To create the week_ratings data, we first selected all the columns in ratings2 that contain data about the number of 7-day viewers in millions for each series, then we gathered those 10 columns into two columns.
In this exercise, you’ll use the tidyr, dplyr, and readr packages to tidy and plot the week_ratings data so we can read the x-axis, which labels each episode!
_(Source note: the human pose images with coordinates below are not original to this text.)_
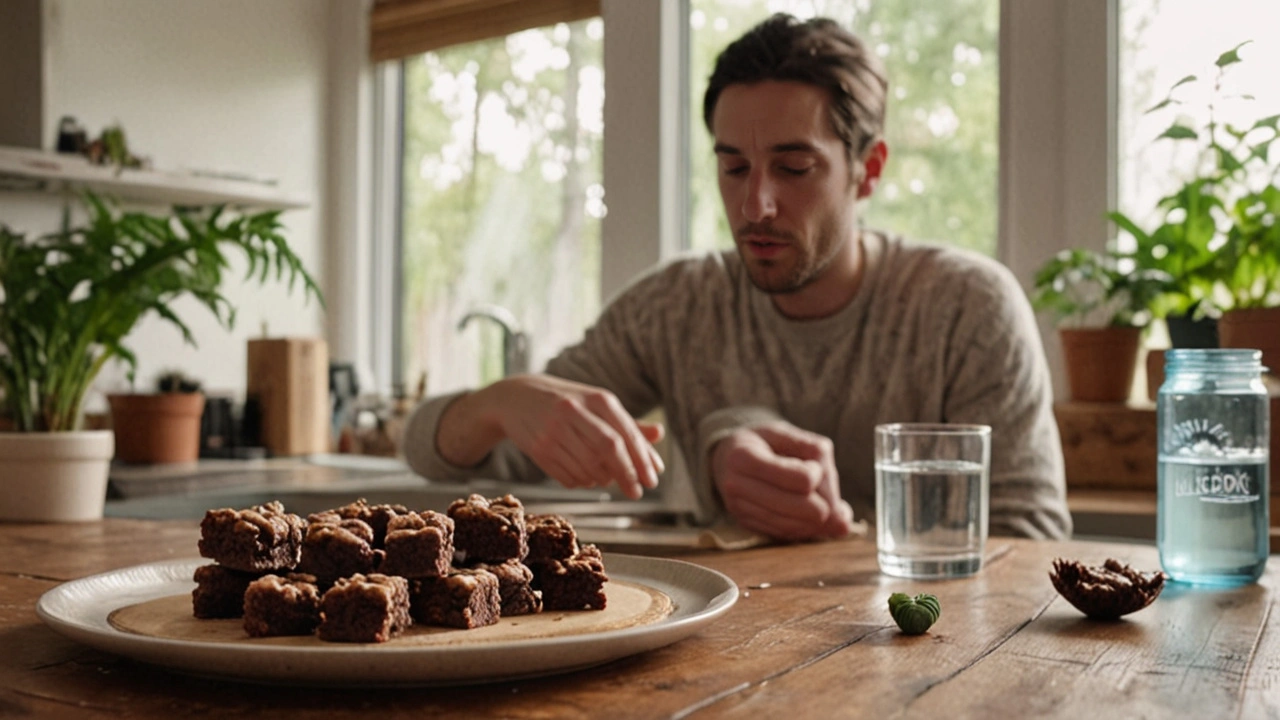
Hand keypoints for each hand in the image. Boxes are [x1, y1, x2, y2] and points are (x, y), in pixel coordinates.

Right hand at [438, 374, 664, 499]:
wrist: (516, 398)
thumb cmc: (567, 402)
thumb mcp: (596, 405)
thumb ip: (627, 422)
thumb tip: (659, 435)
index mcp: (596, 398)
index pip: (625, 434)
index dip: (642, 460)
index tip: (653, 480)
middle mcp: (574, 411)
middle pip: (609, 450)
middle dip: (627, 475)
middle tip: (637, 492)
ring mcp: (554, 430)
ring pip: (589, 467)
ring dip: (603, 480)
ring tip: (606, 478)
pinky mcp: (539, 449)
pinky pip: (569, 477)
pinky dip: (582, 482)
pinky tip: (584, 475)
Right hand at [711, 423, 853, 540]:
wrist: (726, 458)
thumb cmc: (763, 443)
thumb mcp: (787, 433)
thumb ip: (817, 462)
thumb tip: (842, 514)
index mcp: (744, 457)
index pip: (800, 480)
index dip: (817, 476)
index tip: (814, 467)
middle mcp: (736, 486)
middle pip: (797, 508)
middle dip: (825, 507)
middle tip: (833, 501)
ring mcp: (739, 508)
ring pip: (792, 526)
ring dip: (819, 521)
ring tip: (830, 510)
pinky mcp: (746, 524)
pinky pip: (784, 535)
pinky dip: (806, 529)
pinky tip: (813, 518)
week_ratings <- ratings2 %>%
select(series, ends_with("7day")) %>%
gather(episode, viewers_7day, ends_with("7day"),
na.rm = TRUE) %>%
separate(episode, into = "episode", extra = "drop") %>%
# Edit to parse episode number
mutate(episode = parse_number(episode))
# Print to view
week_ratings
## # A tibble: 74 x 3
## series episode viewers_7day
## <fct> <dbl> <dbl>
## 1 1 1 2.24
## 2 2 1 3.1
## 3 3 1 3.85
## 4 4 1 6.6
## 5 5 1 8.51
## 6 6 1 11.6
## 7 7 1 13.6
## 8 8 1 9.46
## 9 1 2 3
## 10 2 2 3.53
## # ... with 64 more rows
# Create week_ratings
week_ratings <- ratings2 %>%
select(series, ends_with("7day")) %>%
gather(episode, viewers_7day, ends_with("7day"),
na.rm = TRUE) %>%
separate(episode, into = "episode", extra = "drop") %>%
mutate(episode = parse_number(episode))
# Edit your code to color by series and add a theme
ggplot(week_ratings, aes(x = episode, y = viewers_7day,
group = series, color = series)) +
geom_line() +
facet_wrap(~series) +
guides(color = FALSE) +
theme_minimal()
### Unite columns
In the tidyr package, the opposite of separate() is unite(). Sometimes you need to paste values from two or more columns together to tidy. Here is an example usage for unite():
data %>%
unite(new_var, old_var1, old_var2)
The ratings2 dataset includes these variables:
If viewers_millions = 2 and viewers_decimal = .6, then the total number of viewers in millions is 2.6. In this exercise, you’ll practice uniting these two columns into a single new column.
library(readr)
ratings_2 <- read_csv("data/messy_ratings2.csv")
##
## -- Column specification --------------------------------------------------------
## cols(
## .default = col_double()
## )
## i Use `spec()` for the full column specifications.